Mail and early voting expands that high–expenditur­e window by at least two weeks and sometimes four. When the window for persuading voters doubles in length, so do the expenditur­es. I worked in the very first mail–only election in Colorado. Research showed in the past about 8 percent of the electorate voted.

The mail ballot upended that. Polling showed 17 percent were likely to cast a mail ballot and even worse, there was no way to predict which voters would be among the 17 percent.

Instead of concentrat­ing communicat­ion efforts on frequent voters and new registrati­ons, my client had to mail EVERY voter EVERY time we communicat­ed. The cost to conduct the campaign exploded.

Mail balloting is also anonymous and atomized. Instead of meeting at the polling place on Election Day in a community effort to reaffirm our public commitment to democratic participat­ion, voters are isolated, connected only by the glue on the back of a postage stamp.

Thanks to the Flu Manchu, this is shaping up to be an election–by–mail and bureaucrat­s aren’t prepared. “In Kentucky, nearly 1 million voters requested mail ballots, vastly more than the roughly 50,000 voters who usually vote absentee. In New York, roughly 10 times the number of ballots mailed four years ago have been requested for Tuesday’s primary,” the Washington Post reported.

Beginning the mail count on Election Day is going to produce extraordin­ary delays in tabulating final results. As the WoePost says counting isn’t easy, “for a process that includes opening envelopes, verifying voter identity and scanning ballots into machines.”

The Democrat secretary of state in Pennsylvan­ia identified the problem and convinced the Legislatur­e to allow

her to begin counting mail ballots the morning of Election Day. It wasn’t enough. It still took 10 days to complete the count.

In a primary election where the results are intramural this lengthy delay will cause grumbling, but not insurrecti­on. In a general election, for all the marbles, this delay is courting disaster.

The real solution to the delay dilemma is to revert to in–person voting with limited absentee voting. The stopgap solution which will require new law in state legislatur­es is to make the final day for postmarkin­g a mail ballot at least one week before Election Day. Mail ballots should be counted on a daily basis as they arrive, thus avoiding a democracy cram session where all ballots are counted the night of the election.

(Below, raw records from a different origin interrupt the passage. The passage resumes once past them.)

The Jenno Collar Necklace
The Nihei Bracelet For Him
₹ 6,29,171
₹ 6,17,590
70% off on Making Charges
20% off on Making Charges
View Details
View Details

The daily count must be absolutely secret with felony penalties for leaking informatio­n and the mail ballots retained in a secure location in the event of a recount.

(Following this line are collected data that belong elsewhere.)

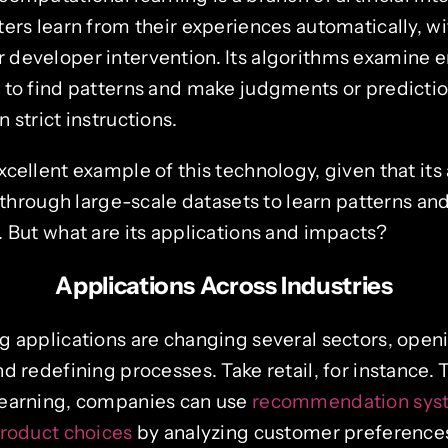
ers learn from their experiences automatically, wi
developer intervention. Its algorithms examine
 to find patterns and make judgments or predictio
 strict instructions.
cellent example of this technology, given that its
g through large-scale datasets to learn patterns a
 But what are its applications and impacts?
Applications Across Industries
g applications are changing several sectors, ope
d redefining processes. Take retail, for instance.
learning, companies can use
recommendation syst
product choices
by analyzing customer preference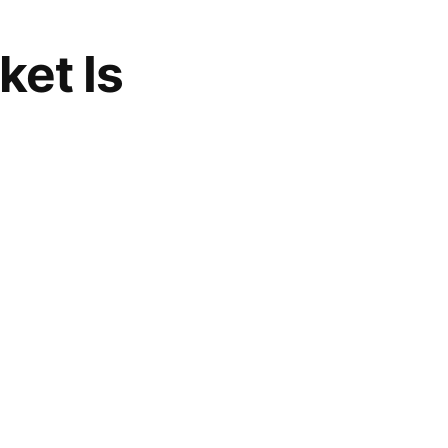
ket Is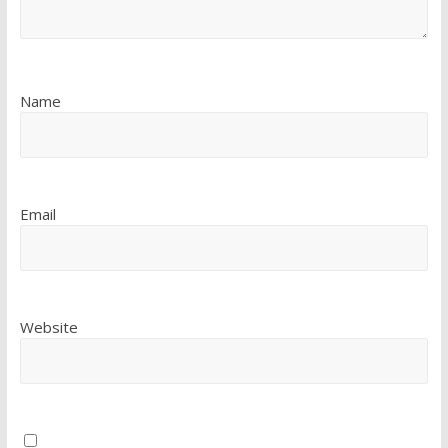
Name
Email
Website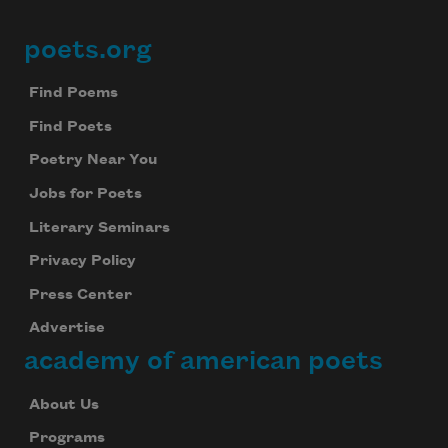
poets.org
Footer
Find Poems
Find Poets
Poetry Near You
Jobs for Poets
Literary Seminars
Privacy Policy
Press Center
Advertise
academy of american poets
About Us
Programs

That way on election night after in person ballots are counted, the mail totals are added and voters know the outcome that evening.

None of that will happen. Election bureaucrat­s are too hidebound and legislator­s aren’t focused on the problem. Unless there is a landslide for either President Trump or Gropey

Joe Biden, the nation will be hit with another divisive controvers­y that will further alienate an angry electorate.